Festgemacht wird dieser Vorwurf meist an den drei Adjektiven „neoliberal“, „undemokratisch“ und „militaristisch“ als Charakterisierung der EU, wie sie ursprünglich im Entwurf des Wahlprogramms enthalten war, sich aber in dieser Form im Programm nicht wiederfindet. Darüber ist in der Partei selbst sehr kontrovers diskutiert worden und auch auf dem Parteitag spielte dies eine Rolle. Fasst man diese Charakterisierung nicht derart schlagwortartig, sondern stärker inhaltlich, dann relativiert sich dies ohnehin. Dass die EU eine neoliberale Politik verfolgt und erhebliche Defizite an Demokratie aufweist, kann ernsthaft nicht bestritten werden. Über den Ausdruck „militaristisch“ kann man streiten und dies als übertrieben bewerten, doch, dass militärisch aufgerüstet wird, ist ein Fakt. Dennoch ist festzustellen, dass die Reformfähigkeit der EU sehr unterschiedlich beurteilt wird. Während die einen Reformen auf der Basis der Verträge von Maastricht und Lissabon für unmöglich halten, plädieren andere vehement für solche Reformen. Am deutlichsten kommt dies in der Forderung nach der Schaffung einer „Republik Europa“ zum Ausdruck, eine Forderung, die angesichts des Zustands der EU einigermaßen absurd erscheint, und auch von ihren Vertretern als gegenwärtig nicht realisierbare Vision verstanden wird. Beide Extrempositionen haben keinen Eingang in das Programm gefunden. Die Unterscheide bestehen freilich fort, so dass auch der im Programm geforderte “Neustart der EU“ unterschiedlich interpretiert werden dürfte.
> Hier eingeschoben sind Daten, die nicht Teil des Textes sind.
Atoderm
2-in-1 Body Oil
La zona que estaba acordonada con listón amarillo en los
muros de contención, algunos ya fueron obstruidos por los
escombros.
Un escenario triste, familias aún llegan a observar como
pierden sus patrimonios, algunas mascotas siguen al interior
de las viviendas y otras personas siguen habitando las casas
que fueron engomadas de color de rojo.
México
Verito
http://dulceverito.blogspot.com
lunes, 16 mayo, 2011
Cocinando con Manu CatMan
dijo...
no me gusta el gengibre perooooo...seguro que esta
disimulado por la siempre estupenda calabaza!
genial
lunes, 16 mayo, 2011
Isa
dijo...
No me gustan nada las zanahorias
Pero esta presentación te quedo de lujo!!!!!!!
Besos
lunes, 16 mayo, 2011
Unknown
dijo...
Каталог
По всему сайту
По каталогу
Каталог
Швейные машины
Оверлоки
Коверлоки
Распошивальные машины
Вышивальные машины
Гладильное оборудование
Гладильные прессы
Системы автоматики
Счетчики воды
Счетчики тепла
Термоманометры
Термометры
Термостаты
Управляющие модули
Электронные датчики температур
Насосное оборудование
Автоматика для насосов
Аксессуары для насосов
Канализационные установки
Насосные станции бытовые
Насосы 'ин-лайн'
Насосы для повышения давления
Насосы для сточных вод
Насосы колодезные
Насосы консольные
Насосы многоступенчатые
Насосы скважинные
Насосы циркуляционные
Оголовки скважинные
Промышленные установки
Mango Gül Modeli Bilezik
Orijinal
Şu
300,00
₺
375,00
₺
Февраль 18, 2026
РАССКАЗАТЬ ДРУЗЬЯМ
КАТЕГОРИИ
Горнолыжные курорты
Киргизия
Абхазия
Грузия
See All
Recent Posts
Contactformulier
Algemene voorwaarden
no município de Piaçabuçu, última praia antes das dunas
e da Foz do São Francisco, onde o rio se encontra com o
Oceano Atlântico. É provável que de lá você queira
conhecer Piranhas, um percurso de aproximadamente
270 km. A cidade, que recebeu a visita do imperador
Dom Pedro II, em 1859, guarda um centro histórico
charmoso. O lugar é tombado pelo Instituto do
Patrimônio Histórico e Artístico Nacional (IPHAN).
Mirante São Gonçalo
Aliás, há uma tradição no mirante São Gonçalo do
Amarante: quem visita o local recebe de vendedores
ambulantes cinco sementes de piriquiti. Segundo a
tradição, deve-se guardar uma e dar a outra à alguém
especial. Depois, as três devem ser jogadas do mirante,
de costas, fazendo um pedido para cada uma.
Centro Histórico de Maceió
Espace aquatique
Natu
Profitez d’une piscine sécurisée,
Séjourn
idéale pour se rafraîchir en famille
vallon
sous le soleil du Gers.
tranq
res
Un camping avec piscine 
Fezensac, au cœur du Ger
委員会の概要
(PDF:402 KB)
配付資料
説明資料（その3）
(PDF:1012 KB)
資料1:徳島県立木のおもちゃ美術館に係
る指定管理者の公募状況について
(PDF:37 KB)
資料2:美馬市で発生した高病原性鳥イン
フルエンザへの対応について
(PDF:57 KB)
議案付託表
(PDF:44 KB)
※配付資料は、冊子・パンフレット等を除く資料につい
In der LINKEN spiegeln sich die gleichen Unterschiede wider, die auch in der europäischen Linken insgesamt vorhanden sind. Es gibt zumindest drei verschiedene strategische Ansätze. Zum einen den Ansatz der Europäischen Linken, die mit ihrem Programm für die Europawahlen eine breite Plattform für die Linke in Europa anzubieten versucht, Varoufakis‘ Bewegung DiEM 25, der mit einem Bündnis kleinerer Parteien mit dem Namen „European Spring“ und dem Vorschlag eines „New Deal“ zu den Wahlen antritt und der von Mélenchon imitierten Bewegung „Maintenant le Peuple“, die zum Ungehorsam gegenüber den europäischen Verträgen aufruft. Darin drücken sich sehr unterschiedliche Bewertungen der EU aus. Im Hinblick auf die politischen Inhalte, also die programmatischen Eckpunkte, sind wenig Differenzen festzustellen. Gefordert wird ein Ende der neoliberalen Austeritätspolitik, eine offensive, auf den gesellschaftlichen Bedarf und den sozial-ökologischen Umbau der Wirtschaft ausgerichtetes Investitionsprogramm, mehr Kontrolle der Finanzmärkte einschließlich einer Veränderung der Rolle der Europäischen Zentralbank, eine gerechtere Steuerpolitik, mehr Demokratisierung, mehr verbindliche soziale Rechte. Eine Militarisierung der EU wird strikt abgelehnt. Die lange Zeit strittige Frage des Euro und die damit verbundene Exit-Option spielt gegenwärtig in der politischen Diskussion keine dominante Rolle. Doch die strategische Ausrichtung differiert. Die Linke findet in Europa trotz weitgehender politisch-programmatischer Übereinstimmung nicht zusammen.

Mit dem mit großer Mehrheit verabschiedeten Programm zu den Europawahlen hat DIE LINKE eine gemeinsame Plattform. Es enthält eine Fülle konkreter Forderungen, wohinter die politische Orientierung jedoch etwas verblasst, zumal diese wesentlich aus einer Regierungsperspektive dargestellt werden. Die unterschiedlichen Einschätzungen im Hinblick auf die Entwicklung der EU sind damit nicht vom Tisch. Jenseits aller Differenzen steht jedoch die Orientierung auf Europa außer Zweifel. Es wird jetzt darauf ankommen, in der Wahlkampagne die politische Orientierung zu verdichten und DIE LINKE als eine europäische Kraft zu profilieren, die glaubwürdig für ein anderes Europa streitet – gegen die neoliberale Politik und vor allem gegen eine Rechte, die nationalistisch und rassistisch ist.

Ein Artikel von Heinz Bierbaum

Heinz Bierbaum

Heinz Bierbaum ist Vorstandsvorsitzender der Rosa-Luxemburg-Stiftung. Bis Dezember 2022 war der Wirtschaftsprofessor Präsident der Partei der Europäischen Linken (EL).